*** Page extract Section Begins ***

2. The edible fungi culture material fermenting device according to claim 1, wherein: each set of the circular slide drums (1413) is slidably mounted inside the circular insert drum (1422), and the through holes two (1423) and one (1414) are located in the same vertical plane.

3. The edible fungi culture material fermenting device according to claim 1, wherein: the positions of the plurality of groups of guide holes (711) are staggered with the positions of the plurality of groups of circular sliding drums (1413), and the moving distance of the circular sliding drums (1413) is the telescopic length of the circular telescopic rod II (17).

4. The edible fungi culture material fermenting device according to claim 1, wherein: the T-shaped clamping piece (15) is clamped on the surface of the square upper plate (1421), and the widths of the square upper plate (1421) and the rectangular plate (1411) are the same.

*** Page extract Section Ends ***

Please copy the patent claims from the words "4. The edible" through the words "are the same.", substituting "square top plate" for each "square upper plate".

*** Entries supplied Section Begins ***

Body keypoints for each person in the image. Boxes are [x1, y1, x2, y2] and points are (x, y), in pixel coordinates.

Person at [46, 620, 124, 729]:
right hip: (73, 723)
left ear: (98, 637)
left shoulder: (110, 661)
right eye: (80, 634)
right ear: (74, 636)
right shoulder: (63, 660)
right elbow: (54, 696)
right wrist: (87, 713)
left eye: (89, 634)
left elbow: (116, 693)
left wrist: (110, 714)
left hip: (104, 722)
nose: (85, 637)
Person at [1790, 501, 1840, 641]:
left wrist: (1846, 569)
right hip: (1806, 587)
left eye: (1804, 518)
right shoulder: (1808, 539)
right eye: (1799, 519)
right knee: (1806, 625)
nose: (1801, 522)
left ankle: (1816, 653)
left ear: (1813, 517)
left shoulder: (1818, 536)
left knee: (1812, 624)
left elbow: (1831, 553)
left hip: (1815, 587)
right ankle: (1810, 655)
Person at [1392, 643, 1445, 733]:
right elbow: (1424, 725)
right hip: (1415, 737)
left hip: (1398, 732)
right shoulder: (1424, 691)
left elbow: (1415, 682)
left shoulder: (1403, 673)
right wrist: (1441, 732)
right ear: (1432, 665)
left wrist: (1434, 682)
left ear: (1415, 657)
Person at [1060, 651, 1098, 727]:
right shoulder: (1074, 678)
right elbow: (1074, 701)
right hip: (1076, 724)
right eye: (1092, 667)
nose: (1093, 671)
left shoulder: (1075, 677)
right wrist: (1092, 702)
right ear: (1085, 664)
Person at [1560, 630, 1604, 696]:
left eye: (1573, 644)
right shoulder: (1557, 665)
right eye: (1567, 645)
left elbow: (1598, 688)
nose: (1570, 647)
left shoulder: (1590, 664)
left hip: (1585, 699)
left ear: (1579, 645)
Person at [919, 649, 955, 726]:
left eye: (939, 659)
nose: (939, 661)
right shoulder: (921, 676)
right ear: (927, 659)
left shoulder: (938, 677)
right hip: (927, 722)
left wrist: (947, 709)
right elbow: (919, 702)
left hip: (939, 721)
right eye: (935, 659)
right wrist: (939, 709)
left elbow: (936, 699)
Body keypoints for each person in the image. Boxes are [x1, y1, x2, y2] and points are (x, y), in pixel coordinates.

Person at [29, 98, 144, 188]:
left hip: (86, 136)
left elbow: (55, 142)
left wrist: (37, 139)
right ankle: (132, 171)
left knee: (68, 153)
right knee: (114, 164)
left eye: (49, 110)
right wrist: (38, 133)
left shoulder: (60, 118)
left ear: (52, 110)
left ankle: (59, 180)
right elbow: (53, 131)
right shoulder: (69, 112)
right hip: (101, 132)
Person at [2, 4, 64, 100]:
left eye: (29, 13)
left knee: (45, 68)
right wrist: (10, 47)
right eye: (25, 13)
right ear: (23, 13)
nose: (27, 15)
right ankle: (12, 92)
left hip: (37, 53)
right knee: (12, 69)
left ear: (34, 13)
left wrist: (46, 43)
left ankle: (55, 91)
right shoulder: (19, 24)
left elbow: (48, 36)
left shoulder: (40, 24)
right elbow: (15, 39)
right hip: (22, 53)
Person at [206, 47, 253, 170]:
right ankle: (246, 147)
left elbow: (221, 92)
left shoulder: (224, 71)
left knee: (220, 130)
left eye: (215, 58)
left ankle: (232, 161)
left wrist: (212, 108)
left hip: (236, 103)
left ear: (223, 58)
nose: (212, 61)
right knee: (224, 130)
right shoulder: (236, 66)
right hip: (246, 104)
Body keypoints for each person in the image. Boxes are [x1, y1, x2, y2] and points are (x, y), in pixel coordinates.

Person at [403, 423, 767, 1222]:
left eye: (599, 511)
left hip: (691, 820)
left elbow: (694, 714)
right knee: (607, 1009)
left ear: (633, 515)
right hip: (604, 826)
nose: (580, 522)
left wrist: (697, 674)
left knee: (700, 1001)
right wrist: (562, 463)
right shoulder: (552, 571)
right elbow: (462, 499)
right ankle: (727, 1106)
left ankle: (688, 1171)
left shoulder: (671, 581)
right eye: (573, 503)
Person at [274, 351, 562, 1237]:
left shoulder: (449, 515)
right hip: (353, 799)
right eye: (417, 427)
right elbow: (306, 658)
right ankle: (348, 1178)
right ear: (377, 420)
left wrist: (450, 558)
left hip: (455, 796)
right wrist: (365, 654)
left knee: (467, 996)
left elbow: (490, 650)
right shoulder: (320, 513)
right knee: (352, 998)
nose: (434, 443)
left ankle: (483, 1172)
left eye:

*** Entries supplied Section Ends ***

■ **Solution to the exercise**:
4. The edible fungi culture material fermenting device according to claim 1, wherein: the T-shaped clamping piece (15) is clamped on the surface of the square top plate (1421), and the widths of the square top plate (1421) and the rectangular plate (1411) are the same.